§ **Data in this exercise**:
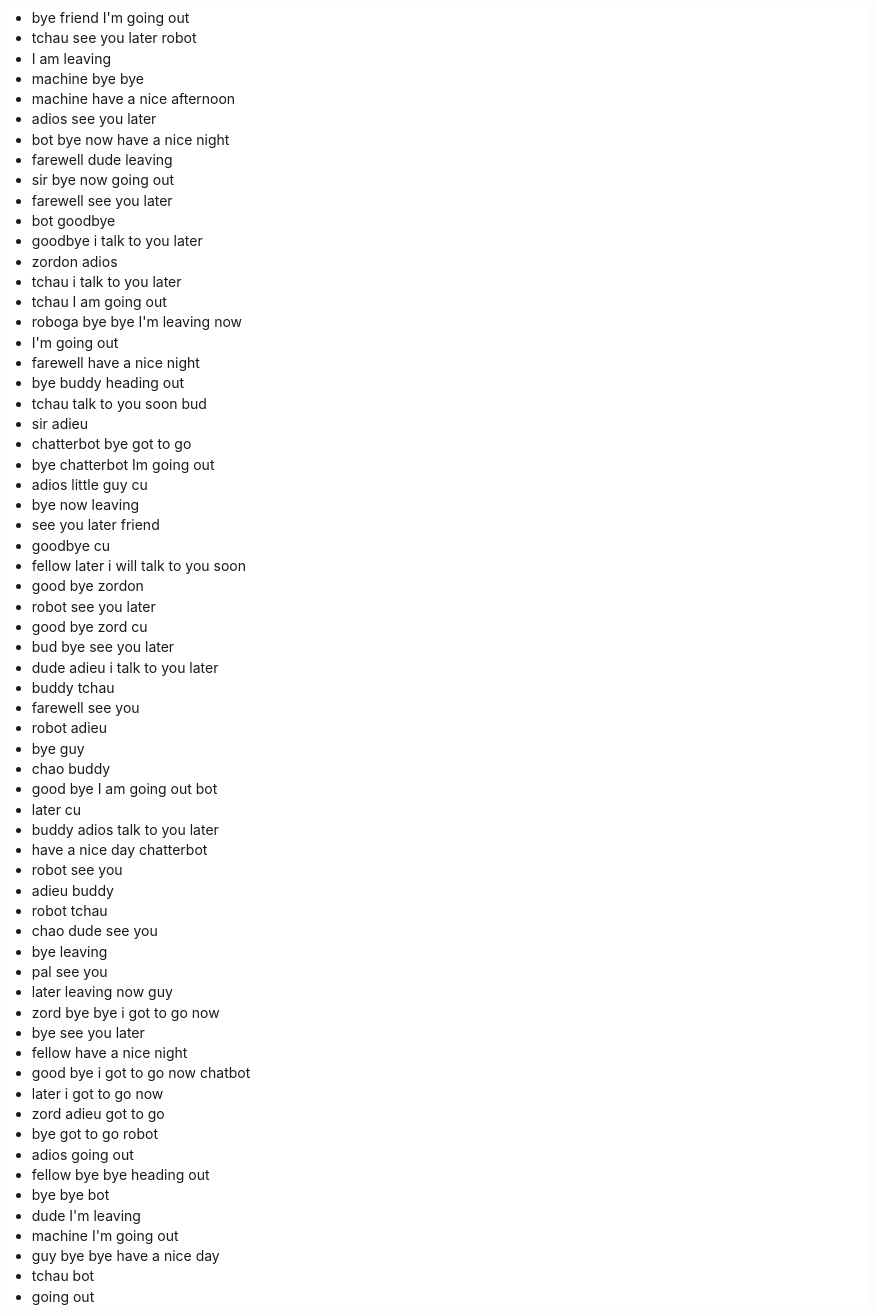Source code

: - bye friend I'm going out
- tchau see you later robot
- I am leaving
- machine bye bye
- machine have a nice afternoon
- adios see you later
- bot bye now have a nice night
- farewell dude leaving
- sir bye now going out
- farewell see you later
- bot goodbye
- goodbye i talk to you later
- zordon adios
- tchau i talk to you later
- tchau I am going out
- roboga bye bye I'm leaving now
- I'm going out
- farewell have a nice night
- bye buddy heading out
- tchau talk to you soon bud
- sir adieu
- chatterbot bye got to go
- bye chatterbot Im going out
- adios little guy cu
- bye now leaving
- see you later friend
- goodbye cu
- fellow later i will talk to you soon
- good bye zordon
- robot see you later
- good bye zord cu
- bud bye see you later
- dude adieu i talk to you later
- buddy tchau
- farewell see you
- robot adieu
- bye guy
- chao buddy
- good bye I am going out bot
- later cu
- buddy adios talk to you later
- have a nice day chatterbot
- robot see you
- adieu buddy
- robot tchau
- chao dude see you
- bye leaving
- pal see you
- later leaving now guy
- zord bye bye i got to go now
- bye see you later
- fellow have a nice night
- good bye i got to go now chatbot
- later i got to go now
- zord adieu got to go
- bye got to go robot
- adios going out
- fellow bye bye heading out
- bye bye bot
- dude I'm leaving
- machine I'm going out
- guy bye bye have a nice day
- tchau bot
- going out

§ **Exercise directions**:
Restate exactly, please, only the lines between the start of the data and the line containing "- farewell have a nice night", both ends included, skipping the pictures.

§ **Exercise answer**:
Source code

: - bye friend I'm going out
- tchau see you later robot
- I am leaving
- machine bye bye
- machine have a nice afternoon
- adios see you later
- bot bye now have a nice night
- farewell dude leaving
- sir bye now going out
- farewell see you later
- bot goodbye
- goodbye i talk to you later
- zordon adios
- tchau i talk to you later
- tchau I am going out
- roboga bye bye I'm leaving now
- I'm going out
- farewell have a nice night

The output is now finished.